Given that the northern Rhône appellations account for just 5% of total Rhône production, it is no surprise that the main producers also run merchant businesses in the southern Rhône, buying in fruit and wine, blending it and bottling under their own label, for each appellation. In this respect it’s no different from the bigger Australian companies buying fruit in several regions. Guigal’s Côtes du Rhône is probably one of the best known brands. Philippe Guigal said: “we taste blind finished samples on a large scale. Every day [after harvest] we receive 50-60 samples and we select one or two each time. 90% of the time, we buy wine from the same people” even though the wines are tasted blind, which shows both the consistency of the tasting and of the growers.

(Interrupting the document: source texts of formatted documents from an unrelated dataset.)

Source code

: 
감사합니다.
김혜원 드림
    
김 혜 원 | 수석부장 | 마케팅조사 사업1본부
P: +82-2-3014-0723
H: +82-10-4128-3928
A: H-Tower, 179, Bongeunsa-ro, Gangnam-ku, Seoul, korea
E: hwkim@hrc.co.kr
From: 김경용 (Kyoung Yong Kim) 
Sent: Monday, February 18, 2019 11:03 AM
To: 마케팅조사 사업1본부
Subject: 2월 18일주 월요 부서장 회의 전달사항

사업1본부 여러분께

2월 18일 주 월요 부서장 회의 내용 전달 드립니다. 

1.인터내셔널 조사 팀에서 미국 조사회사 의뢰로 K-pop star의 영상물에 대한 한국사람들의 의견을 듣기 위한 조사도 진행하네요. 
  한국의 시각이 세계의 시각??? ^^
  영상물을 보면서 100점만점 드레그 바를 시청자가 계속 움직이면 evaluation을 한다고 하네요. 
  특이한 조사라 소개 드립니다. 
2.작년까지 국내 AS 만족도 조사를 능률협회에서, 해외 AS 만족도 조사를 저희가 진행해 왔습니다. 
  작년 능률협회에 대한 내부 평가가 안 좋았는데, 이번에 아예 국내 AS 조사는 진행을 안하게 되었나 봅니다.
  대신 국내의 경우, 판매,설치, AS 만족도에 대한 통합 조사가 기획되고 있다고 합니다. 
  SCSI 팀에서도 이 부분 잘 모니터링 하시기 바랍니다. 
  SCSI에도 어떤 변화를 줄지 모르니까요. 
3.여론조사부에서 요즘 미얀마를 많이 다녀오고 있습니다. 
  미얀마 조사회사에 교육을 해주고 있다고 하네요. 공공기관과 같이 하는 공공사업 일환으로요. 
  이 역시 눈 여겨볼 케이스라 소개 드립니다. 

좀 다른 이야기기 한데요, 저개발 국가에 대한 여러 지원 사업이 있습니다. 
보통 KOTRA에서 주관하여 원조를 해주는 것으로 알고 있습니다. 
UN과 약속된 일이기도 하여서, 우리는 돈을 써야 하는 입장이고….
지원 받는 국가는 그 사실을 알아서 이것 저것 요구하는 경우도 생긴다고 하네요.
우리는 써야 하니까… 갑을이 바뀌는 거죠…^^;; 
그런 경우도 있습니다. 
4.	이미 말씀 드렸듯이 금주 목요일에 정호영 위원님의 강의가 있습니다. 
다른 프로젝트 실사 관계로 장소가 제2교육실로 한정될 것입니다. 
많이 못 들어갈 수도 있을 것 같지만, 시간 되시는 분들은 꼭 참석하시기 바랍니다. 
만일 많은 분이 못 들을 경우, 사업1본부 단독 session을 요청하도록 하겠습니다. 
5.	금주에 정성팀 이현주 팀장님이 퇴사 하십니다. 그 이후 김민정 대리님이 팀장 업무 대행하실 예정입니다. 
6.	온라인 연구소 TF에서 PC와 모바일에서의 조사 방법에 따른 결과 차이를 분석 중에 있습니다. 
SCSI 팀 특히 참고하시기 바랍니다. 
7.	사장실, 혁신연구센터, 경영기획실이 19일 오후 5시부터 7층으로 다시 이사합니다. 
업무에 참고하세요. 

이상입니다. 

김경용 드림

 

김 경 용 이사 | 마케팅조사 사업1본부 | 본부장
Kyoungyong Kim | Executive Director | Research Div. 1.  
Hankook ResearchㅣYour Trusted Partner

There are more than 6,000 wine growers in the Rhône Valley, so this type of business is important for Rhône brands. The big southern Côtes du Rhône appellation has different regulations again, and here syrah is a contributor to the blend, which contains grenache, as well as mourvèdre. Syrah adds berry fruits, structure and some fine tannins to a Côtes du Rhône blend. Guigal’s usually has at least 50% syrah, and more in poorer vintages to preserve the structure, while Jaboulet’s Parallèle 45 is usually around 60% grenache with 40% syrah.
But it’s not just the bigger players that run their business as a combination of estate and merchant sectors. Château Mont-Redon started out as a Châteauneuf-du-Pape estate. But since the mid 1990s, said owner Jean Abeille “we conduct two different activities – producer with a wine range under the ‘Château Mont-Redon’ label and wine merchant activity under the ‘Monredon’ brand.” This keeps estate separate from brand, but more than hints at the link. He said they started partly as a response to customer demand and also for their children who will one day inherit the business.
So just in the Rhône valley, the wines may be 100% syrah, in the north, or 10% or more in a Côtes du Rhône blend – the original GSM (grenache, syrah/shiraz, mourvèdre) wines. There’s also plenty of syrah planted in the Roussillon and Languedoc, all across the regions that border the warm Mediterranean Sea, offering syrah a climate that makes it smile.